La croissance fulgurante de la dette intérieure africaine, triplée depuis 2010, offre au secteur financier du continent un double enjeu, car elle est à la fois une source de maturation et un vecteur de risque systémique. D’une part, l’augmentation des émissions d’obligations et de bons du Trésor contribue indéniablement à approfondir les systèmes financiers et à développer les bases d’investisseurs locaux. Cette évolution, saluée par les économistes, renforce l’autonomie monétaire des gouvernements, leur permettant de lever des fonds dans leur propre devise et de réduire l’exposition aux risques de change, un bénéfice majeur.
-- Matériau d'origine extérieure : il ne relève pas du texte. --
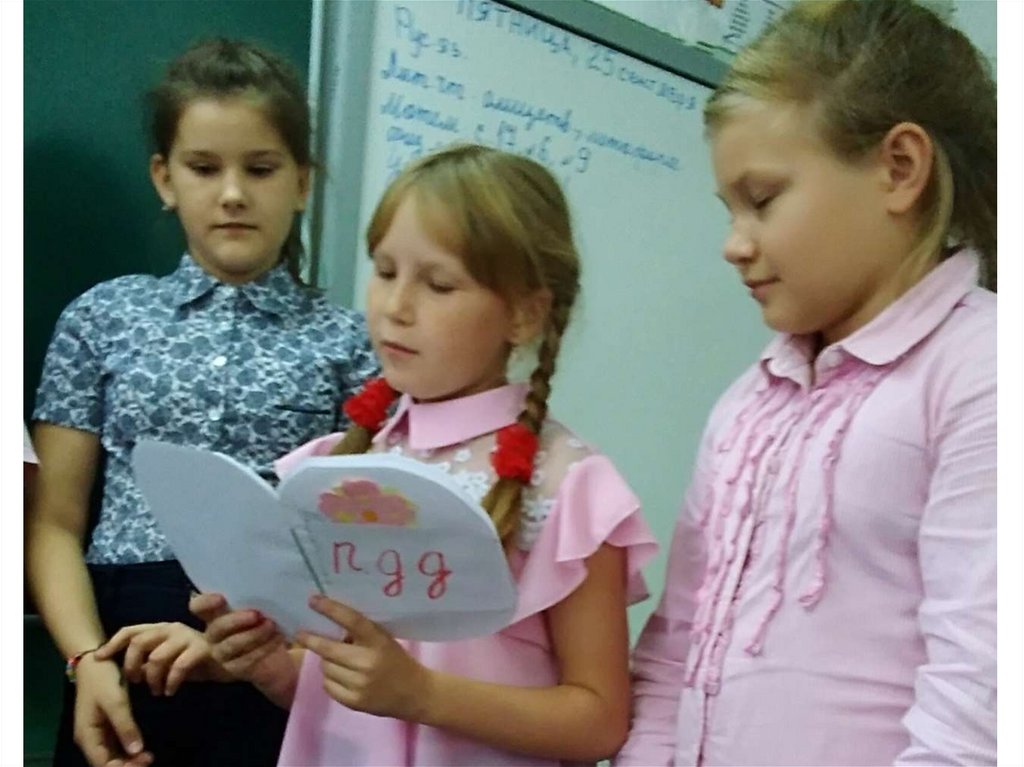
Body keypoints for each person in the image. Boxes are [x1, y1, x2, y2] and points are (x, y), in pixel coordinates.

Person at [185, 143, 660, 766]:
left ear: (524, 314)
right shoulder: (332, 468)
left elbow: (598, 721)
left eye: (438, 284)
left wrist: (423, 695)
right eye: (385, 272)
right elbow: (346, 699)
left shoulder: (567, 488)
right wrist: (271, 666)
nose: (396, 307)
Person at [615, 1, 996, 765]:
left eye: (762, 200)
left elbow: (980, 694)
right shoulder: (746, 405)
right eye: (729, 210)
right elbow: (670, 656)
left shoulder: (982, 371)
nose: (733, 244)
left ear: (900, 168)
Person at [25, 37, 379, 767]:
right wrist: (85, 661)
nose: (233, 194)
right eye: (204, 167)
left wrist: (271, 653)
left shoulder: (352, 344)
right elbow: (54, 521)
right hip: (118, 651)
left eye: (262, 168)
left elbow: (359, 548)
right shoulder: (103, 317)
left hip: (277, 659)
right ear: (164, 177)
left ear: (302, 182)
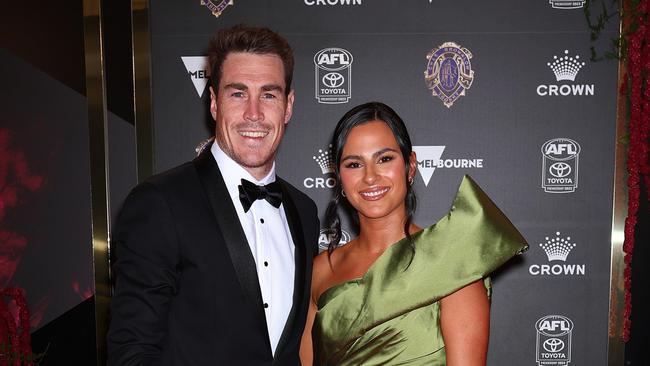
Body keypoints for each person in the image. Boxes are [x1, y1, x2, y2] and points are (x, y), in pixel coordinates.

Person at [107, 25, 319, 365]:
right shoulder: (160, 203)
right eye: (238, 94)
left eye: (269, 94)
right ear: (214, 103)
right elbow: (132, 352)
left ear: (289, 105)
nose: (254, 113)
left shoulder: (304, 211)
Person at [299, 102, 528, 365]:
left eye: (384, 159)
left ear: (410, 166)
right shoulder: (321, 270)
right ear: (339, 176)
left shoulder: (452, 262)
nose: (370, 177)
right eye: (354, 164)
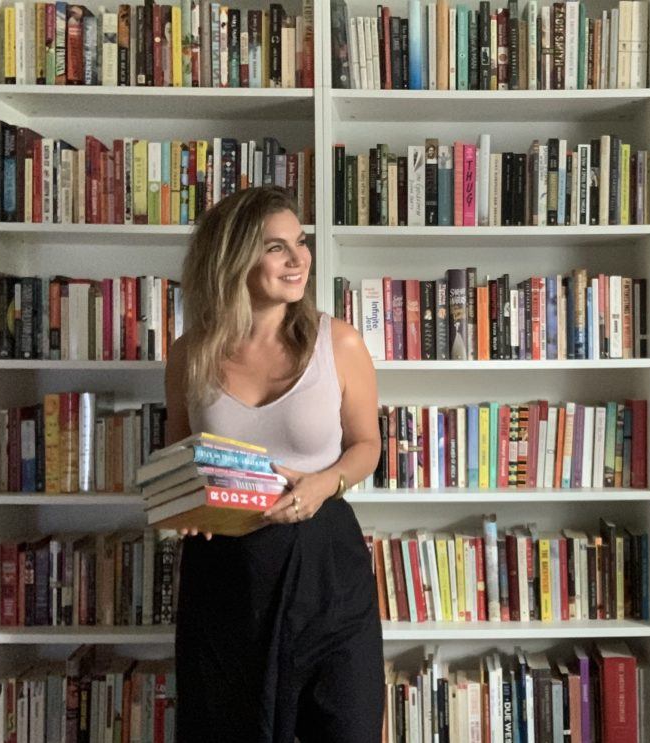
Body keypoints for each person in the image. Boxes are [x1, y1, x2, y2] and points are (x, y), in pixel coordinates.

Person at [163, 186, 384, 742]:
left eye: (301, 243)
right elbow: (177, 457)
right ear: (234, 257)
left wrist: (322, 485)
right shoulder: (189, 352)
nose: (299, 259)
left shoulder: (341, 343)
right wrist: (181, 502)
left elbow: (367, 445)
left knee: (345, 727)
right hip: (226, 575)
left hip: (325, 567)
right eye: (277, 247)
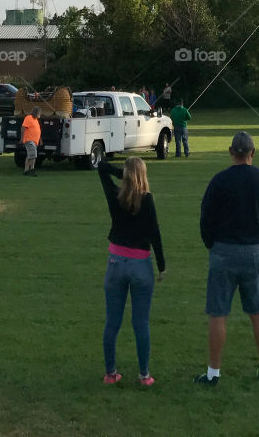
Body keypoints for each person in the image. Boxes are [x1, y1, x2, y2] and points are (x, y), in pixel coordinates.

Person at [195, 131, 259, 386]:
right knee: (258, 312)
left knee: (218, 313)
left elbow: (206, 217)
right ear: (253, 152)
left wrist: (211, 243)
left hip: (223, 250)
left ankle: (213, 373)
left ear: (231, 151)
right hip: (254, 250)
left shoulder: (219, 181)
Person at [98, 156, 165, 386]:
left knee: (112, 322)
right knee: (141, 323)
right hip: (140, 264)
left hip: (116, 261)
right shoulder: (147, 200)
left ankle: (110, 373)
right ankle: (144, 374)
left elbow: (102, 168)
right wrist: (162, 265)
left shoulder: (115, 196)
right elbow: (155, 233)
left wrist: (122, 175)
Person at [21, 106, 42, 174]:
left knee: (29, 155)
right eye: (39, 113)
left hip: (35, 141)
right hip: (29, 140)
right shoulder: (29, 118)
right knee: (33, 154)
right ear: (36, 112)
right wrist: (22, 138)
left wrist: (40, 140)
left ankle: (26, 170)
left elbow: (38, 131)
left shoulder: (36, 120)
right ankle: (32, 169)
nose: (40, 114)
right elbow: (23, 128)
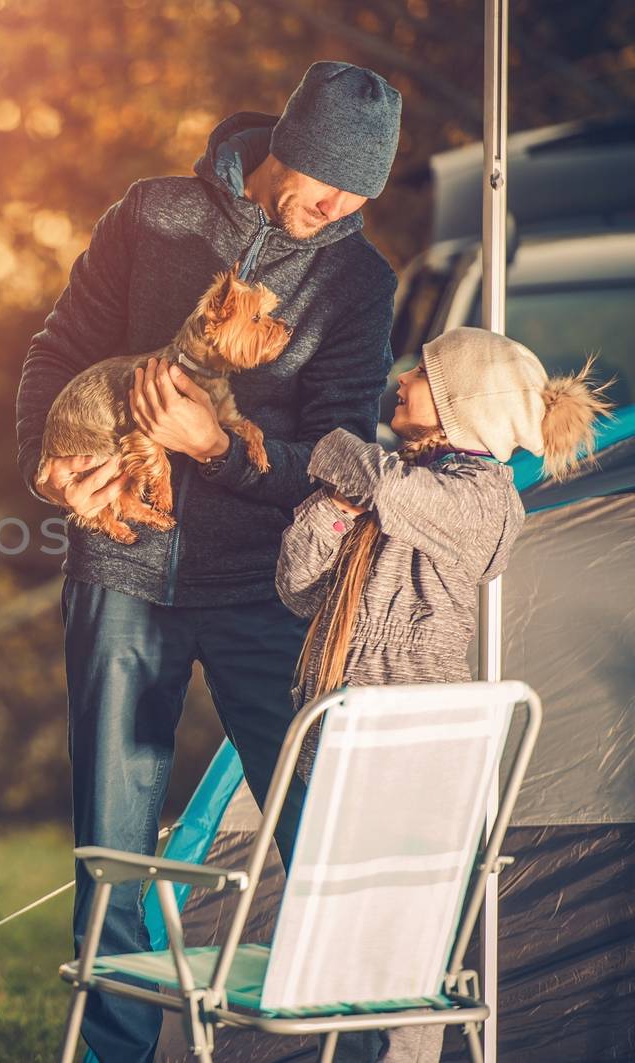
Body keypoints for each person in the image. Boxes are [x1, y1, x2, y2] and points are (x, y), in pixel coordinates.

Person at [15, 61, 403, 1062]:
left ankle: (348, 1046)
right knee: (113, 853)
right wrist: (49, 462)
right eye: (325, 187)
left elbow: (340, 463)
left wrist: (212, 447)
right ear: (287, 149)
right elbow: (57, 351)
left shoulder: (357, 281)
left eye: (359, 197)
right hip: (120, 574)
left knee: (315, 826)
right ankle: (112, 1051)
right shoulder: (151, 218)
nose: (336, 210)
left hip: (264, 592)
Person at [276, 327, 610, 1062]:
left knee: (407, 931)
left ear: (464, 404)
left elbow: (395, 492)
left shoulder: (480, 499)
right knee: (351, 937)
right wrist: (333, 509)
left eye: (423, 374)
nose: (402, 378)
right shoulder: (390, 484)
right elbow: (297, 586)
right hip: (340, 725)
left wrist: (334, 449)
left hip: (412, 727)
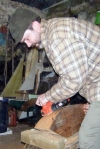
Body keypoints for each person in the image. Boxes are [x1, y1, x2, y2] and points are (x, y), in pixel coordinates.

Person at [9, 8, 100, 149]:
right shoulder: (55, 30)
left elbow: (73, 80)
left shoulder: (57, 37)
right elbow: (77, 72)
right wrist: (93, 101)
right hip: (96, 88)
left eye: (27, 38)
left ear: (35, 25)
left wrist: (48, 96)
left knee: (88, 138)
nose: (27, 45)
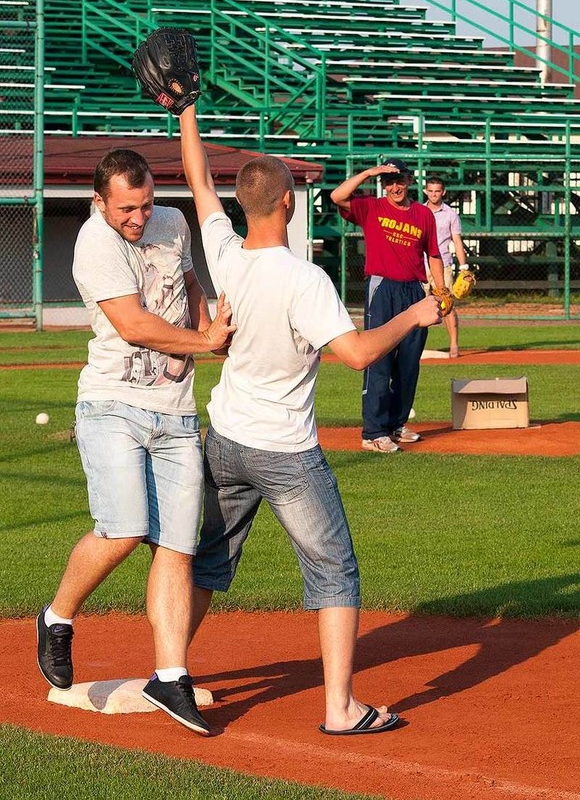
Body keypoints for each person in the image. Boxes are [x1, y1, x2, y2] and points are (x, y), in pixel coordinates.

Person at [178, 105, 442, 736]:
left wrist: (185, 110)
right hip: (286, 451)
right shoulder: (306, 278)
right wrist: (414, 315)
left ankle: (168, 674)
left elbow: (198, 181)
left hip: (226, 439)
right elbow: (356, 354)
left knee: (208, 562)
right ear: (289, 204)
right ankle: (340, 708)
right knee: (334, 570)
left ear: (243, 205)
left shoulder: (225, 254)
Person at [36, 148, 235, 736]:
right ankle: (57, 616)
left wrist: (205, 322)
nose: (139, 217)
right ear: (100, 202)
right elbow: (133, 324)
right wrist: (206, 343)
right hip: (112, 405)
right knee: (123, 530)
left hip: (175, 413)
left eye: (146, 204)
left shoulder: (171, 223)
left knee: (176, 546)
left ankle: (170, 677)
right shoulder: (94, 242)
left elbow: (190, 281)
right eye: (127, 208)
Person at [330, 159, 445, 454]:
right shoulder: (372, 207)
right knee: (378, 359)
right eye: (389, 182)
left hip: (414, 290)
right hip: (383, 288)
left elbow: (433, 254)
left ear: (409, 182)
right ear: (383, 184)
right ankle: (374, 432)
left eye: (400, 181)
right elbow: (337, 196)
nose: (395, 187)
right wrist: (370, 173)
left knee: (409, 363)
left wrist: (441, 290)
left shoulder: (423, 214)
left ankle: (396, 423)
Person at [424, 175, 469, 358]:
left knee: (447, 305)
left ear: (443, 192)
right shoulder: (418, 211)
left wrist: (464, 266)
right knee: (417, 307)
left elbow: (457, 241)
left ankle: (454, 345)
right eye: (430, 191)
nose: (434, 194)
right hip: (421, 265)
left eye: (437, 191)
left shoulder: (451, 214)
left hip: (443, 264)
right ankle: (414, 347)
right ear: (425, 191)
Cependant, cette révolution a un coût caché pour les institutions financières locales, notamment les banques nationales et les fonds de pension. Ces acteurs détiennent désormais une part significative des titres de dette des États, créant une interdépendance dangereuse. L’augmentation de cette exposition transfère directement les risques liés à la dette souveraine vers le secteur bancaire. En cas de défaut de paiement ou de difficulté de refinancement de l’État, c’est la stabilité même des institutions financières locales qui se trouve menacée.
Le risque le plus souvent cité est celui de l’effet d’éviction. L’État, en offrant des taux d’intérêt élevés (entre 10 et 13 %) pour attirer les liquidités, devient un emprunteur plus attractif que le secteur privé. Les banques sont incitées à privilégier l’achat de titres souverains, considérés comme sans risque, au détriment de l’octroi de crédits aux entreprises et aux ménages. Cela réduit la disponibilité et augmente le coût du crédit pour le secteur privé, freinant l’investissement, la création d’emplois et la diversification économique. Le boom de la dette intérieure, s’il n’est pas géré avec prudence, risque ainsi de transformer le secteur financier en une simple chambre d’enregistrement des déficits publics, au lieu d’être un moteur de la croissance.